─── PROVIDED DATA
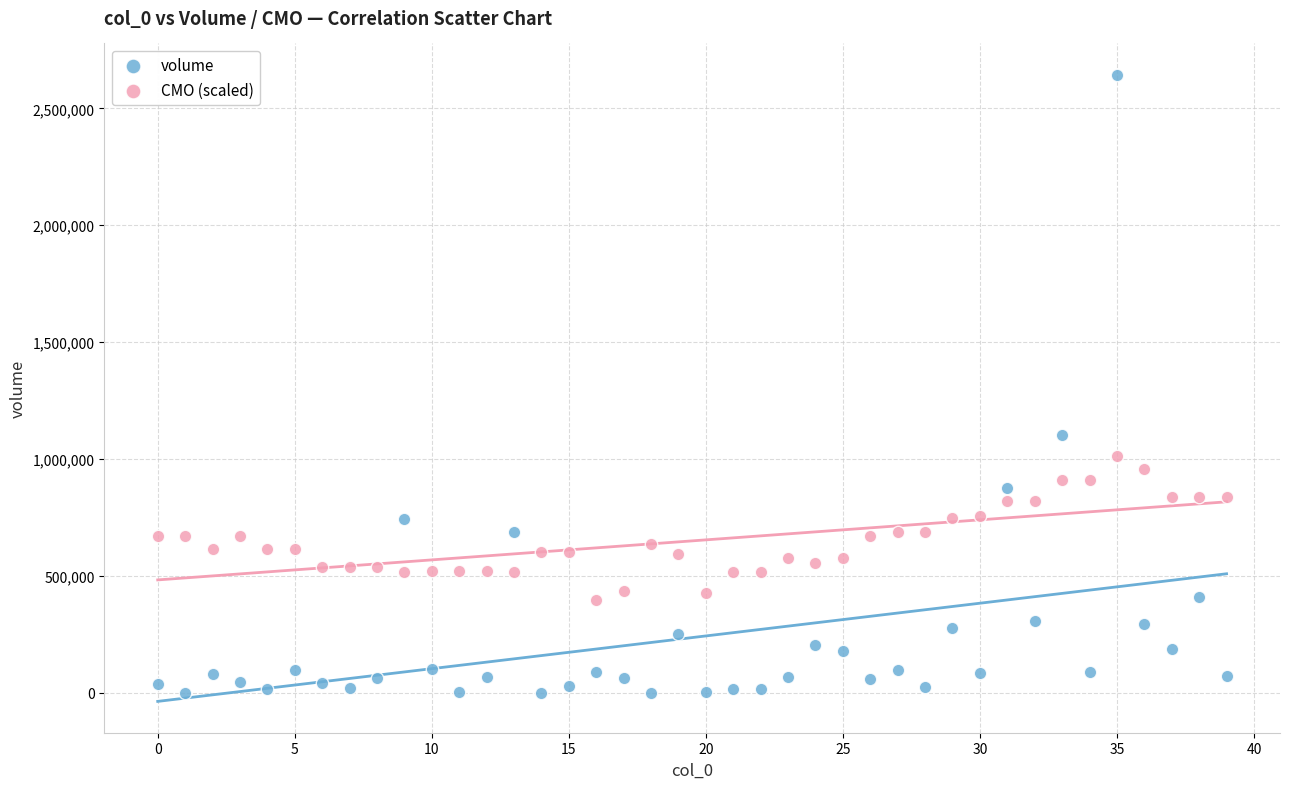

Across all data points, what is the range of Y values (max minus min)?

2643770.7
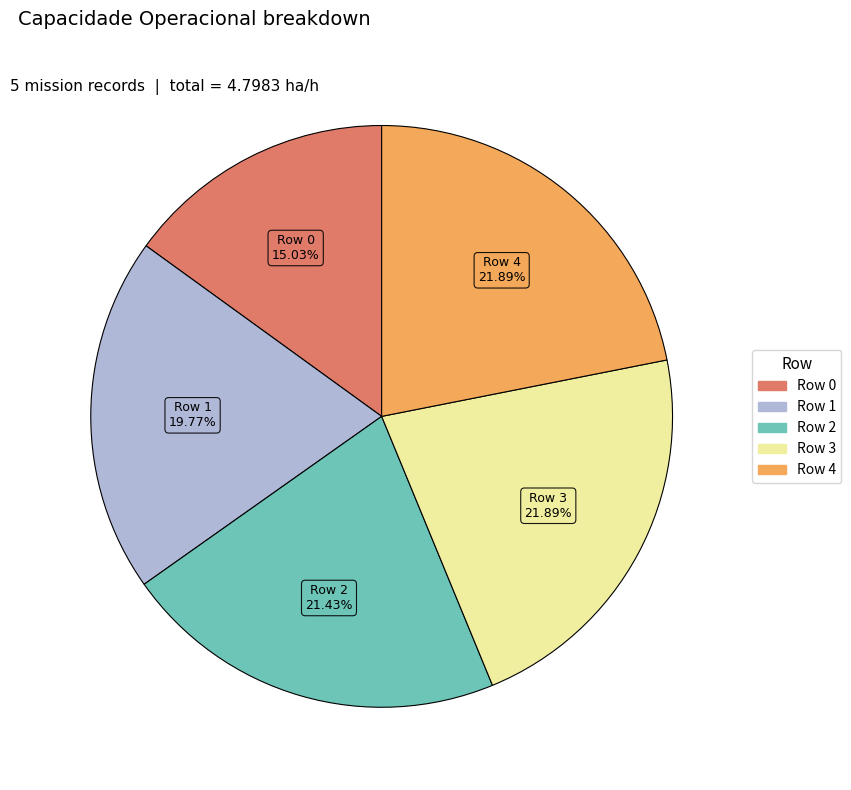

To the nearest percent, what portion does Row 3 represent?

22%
──────
─── PROVIDED DATA
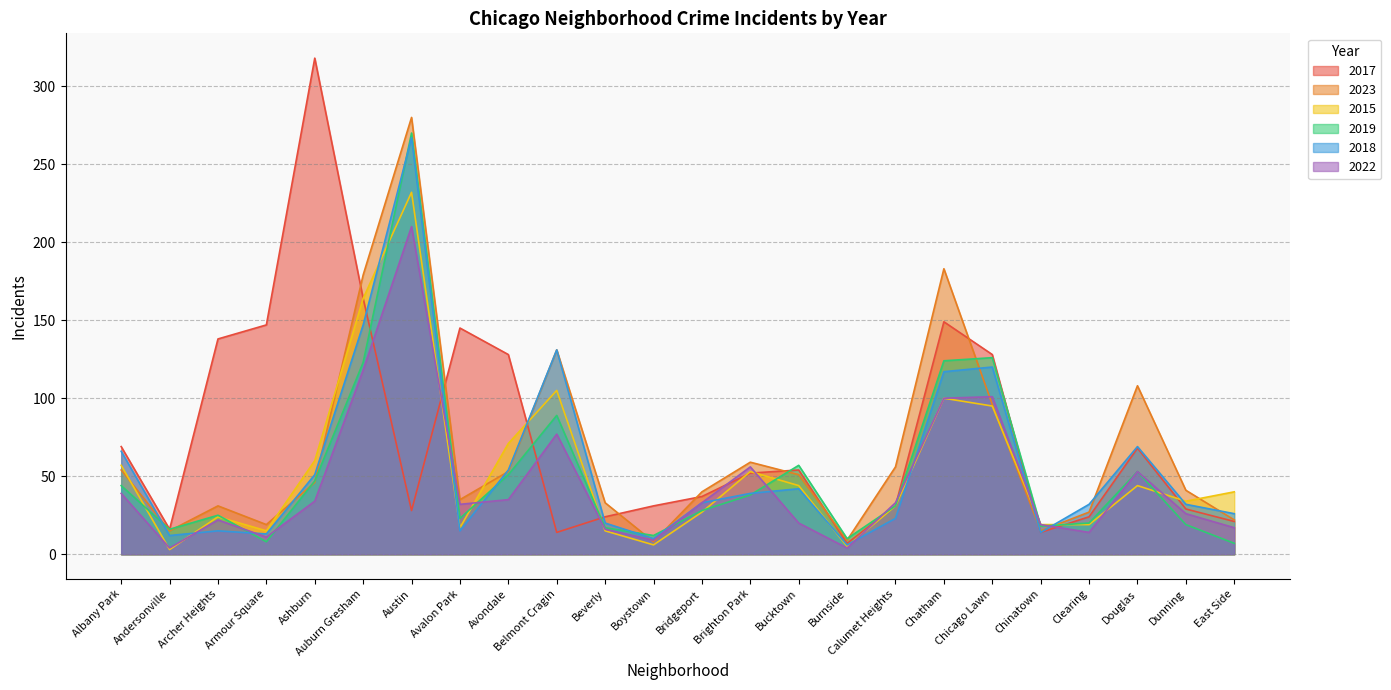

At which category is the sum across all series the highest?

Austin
──────
Quote the lines verbatim, starting at the line containing "Across all data" and ending at the line containing "To the nearest", with both of these lines included. Omit the pictures from your answer.

Across all data points, what is the range of Y values (max minus min)?

2643770.7

To the nearest percent, what portion does Row 3 represent?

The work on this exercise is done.